The raw acquisition data for UrbanScene3D is also being made available, featuring high resolution aerial images at 6000x4000 pixels, and 4K aerial videos, along with poses and the reconstructed 3D models.
The project aims to address the limitations of existing urban scene datasets, and is the first to provide high quality CAD-level detail together with semantic labeling and depth-map information. Previous efforts include:
Released in 2014, Microsoft’s Common Objects in Context (COCO) dataset features 1.5 million object instances across 80 categories, together with object recognition in context, and five captions per image. COCO does not feature GT mesh with pose or depth information.
The KITTI Vision Benchmark Suite
Produced by the Karlsruhe Institute of Technology and the Toyota Technological Institute at Chicago, KITTI provides depth information, but not instance masks.
The Cityscapes Dataset for Semantic Urban Scene Understanding (aka CityScape) was released in 2016, and features dense semantic segmentation, and instance segmentation of people and vehicles. As such, its primary objective is to aid in the development of autonomous driving systems and adjacent sectors of urban monitoring.
It features eight classes, including flat, human, vehicle, construction, object, nature, sky and void, and offers fine annotations across 5000 images.
CityScape was released in 2020, and is similar in features to UrbanScene3D, except that it lacks CAD modeling.
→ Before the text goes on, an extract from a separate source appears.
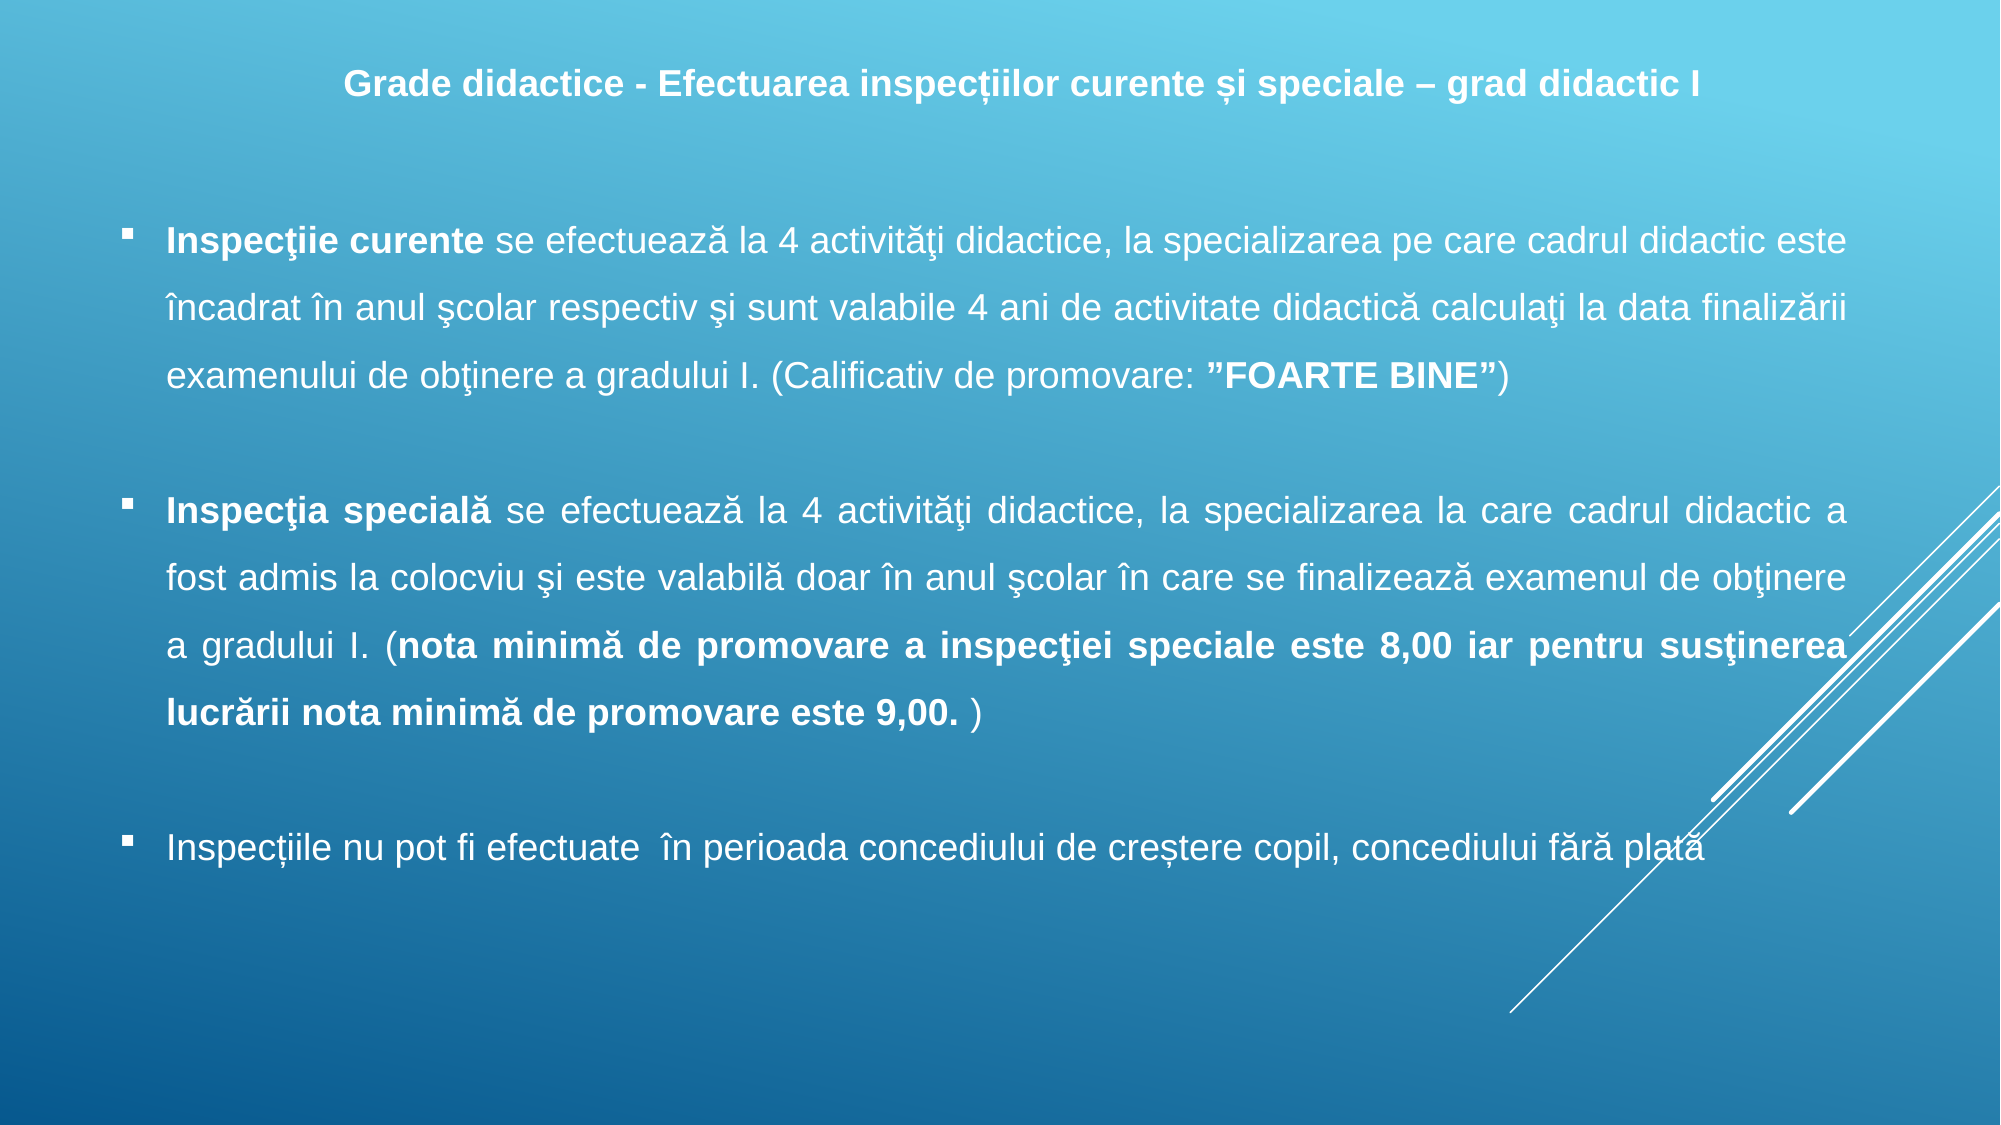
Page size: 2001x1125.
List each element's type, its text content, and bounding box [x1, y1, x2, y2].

text_box Inspecţiie curente se efectuează la 4 activităţi didactice, la specializarea pe care cadrul didactic este încadrat în anul şcolar respectiv şi sunt valabile 4 ani de activitate didactică calculaţi la data finalizării examenului de obţinere a gradului I. (Calificativ de promovare: ”FOARTE BINE”) Inspecţia specială se efectuează la 4 activităţi didactice, la specializarea la care cadrul didactic a fost admis la colocviu şi este valabilă doar în anul şcolar în care se finalizează examenul de obţinere a gradului I. (nota minimă de promovare a inspecţiei speciale este 8,00 iar pentru susţinerea lucrării nota minimă de promovare este 9,00. ) Inspecțiile nu pot fi efectuate în perioada concediului de creștere copil, concediului fără plată [104, 186, 1863, 1011]
text_box Grade didactice - Efectuarea inspecțiilor curente și speciale – grad didactic I [274, 51, 1771, 112]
Launched in 2018 and led by Baidu Research, ApolloCar3D is a collaboration between a number of academic research units across the west and Asia, including the University of California at San Diego, the Australian National University, and the Northwestern Polytechnical University at Xi’an, China.
ApolloCar3D is specifically aimed at ground-level autonomous vehicle research, and features 5,277 driving images, and over 60,000 vehicle instances powered by detailed 3D CAD models rendered at absolute sizes, and labeled for semantic key-points. The dataset is more than 20 times larger than KITTI, but, unlike UrbanScene3D, only features partial depth information.
HoliCity, described as ‘A City-Scale Data Platform for Learning Holistic 3D Structures’, is a 2021 collaboration between UC Berkeley, Stanford, USC and Bytedance Research at Palo Alto. It comprises a city-scale 3D dataset with a high level of structural detail, and offers 6,300 real-world panorama scenes covering an area exceeding 20 square kilometers.
The project is aimed at real-world applications such as localization, augmented reality, mapping and city-scale reconstruction. Though it features CAD modeling, the level of detail is below that of UrbanScene3D.